**PASSAGE PROVIDED:**
* * * * * * * * *
It has been a tumultuous few weeks… maybe even months.  But watching my daughter have fun is the highlight in the reel of film that has been glum and sad to say the least.  This was taken during O’s first field trip for this year.  I hated the hay… and we all suffered afterwards… but being able to spend time with her an her friends was exactly what I needed.  My sister was in pure hell.  It was comedy watching the both of us hold tissues up to our runny noses.  She even hid in the car for a bit.

Perfect for the NON-CRAFTY people!!!

This was O’s and my attempt at a pumpkin.  My girlfriend, Jo, got one for her daughter while we were at the pumpkin patch and posted hers on Instagram and I thought… “omg, perfect for the mom/dad/adult who aren’t very crafty.”  Jo’s turned out way better.  Her daughter even had a mini version.  Super cute idea.

Such a great Hello Kitty Pumpkin… courtesy of my gf Crissy.

My gf texted this picture to me because she knows my obsession with Hello Kitty.  It’s the little things and gestures from your friends that remind you people think about you and care about you.  Simple pleasures.

Holiday Arts & Craft with O for the mommy/adult that does not know how to be crafty!!! Michael’s, you rock. This is on my sister’s door.
* * * * * * * * *
**ASSIGNMENT:** Please rewrite everything in the blog post from "My gf texted" down to "my sister’s door.", renaming "obsession" as "fondness". The material that comes next is from a different source.

**INPUT DATA:**
* * * * * * * * *
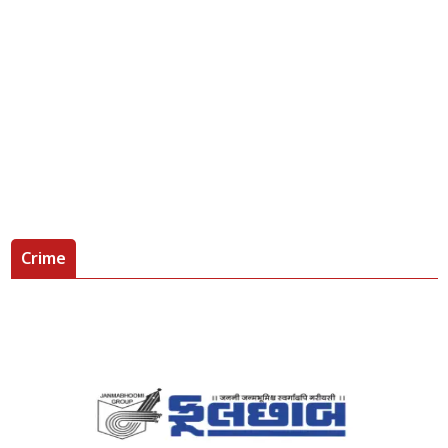
Crime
* * * * * * * * *
**OUTPUT OF THE EXERCISE:**
My gf texted this picture to me because she knows my fondness with Hello Kitty.  It’s the little things and gestures from your friends that remind you people think about you and care about you.  Simple pleasures.

Holiday Arts & Craft with O for the mommy/adult that does not know how to be crafty!!! Michael’s, you rock. This is on my sister’s door.